Research design and methods: A retrospective cohort study using the UK Clinical Practice Research Datalink (2006-2020) was conducted to evaluate the overall, first-, and second line (after metformin) medication initiation patterns among patients with CKD (n = 38,622) and those without CKD (n = 230,963) who had T2DM.

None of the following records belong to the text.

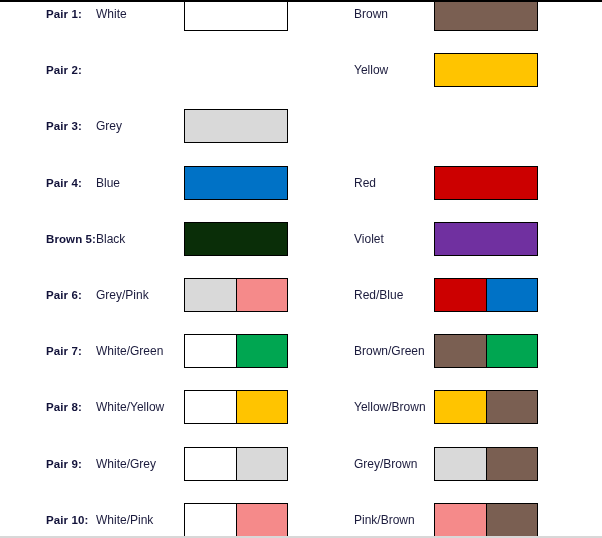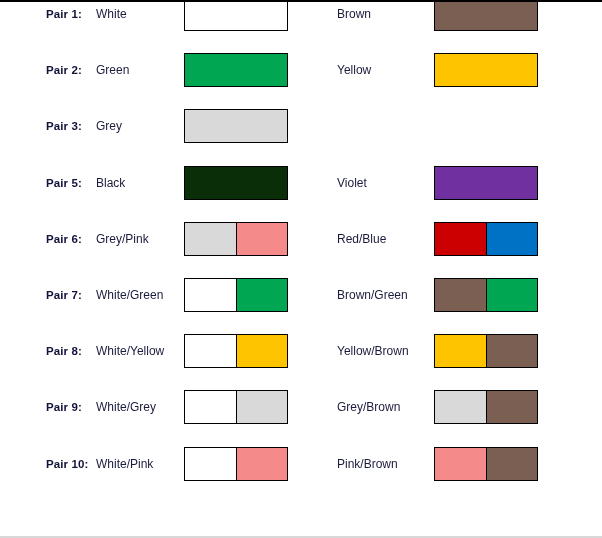--- a/index.html
+++ b/index.html
@@ -72,7 +72,7 @@
     white-space: nowrap;
   }
   .half.left  .color-name { left: 96px; }
-  .half.right .color-name { left: 36px; }
+  .half.right .color-name { left: 53px; }
 
   
   .swatch {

Results: Relative to other glucose-lowering therapies, metformin initiations declined overall but remained the first-line treatment of choice for both patients with and those without CKD. Sodium-glucose cotransporter-2 (SGLT2i) use increased modestly among patients with CKD, but this increase was more pronounced among patients without CKD; by 2020, patients without CKD, compared with patients with CKD, were three (28.5% vs. 9.4%) and six (46.3% vs. 7.9%) times more likely to initiate SGLT2i overall and as second-line therapy, respectively. Glucagon-like peptide 1 receptor agonist (GLP-1RA) use was minimal regardless of CKD status (<5%), whereas both dipeptidyl peptidase-4 inhibitor (DPP4i) and sulfonylurea use remained high among patients with CKD. For instance, by 2020, and among patients with CKD, DPP4i and sulfonylureas constituted 28.3% and 20.6% of all initiations, and 57.4% and 30.3% of second-line initiations, respectively.
Conclusions: SGLT2i use increased among patients with T2DM, but this increase was largely driven by patients without CKD. Work is needed to identify barriers associated with the uptake of therapies with proven cardiorenal benefits (e.g., SGLT2i, GLP-1RA) among patients with CKD.
© 2022 by the American Diabetes Association.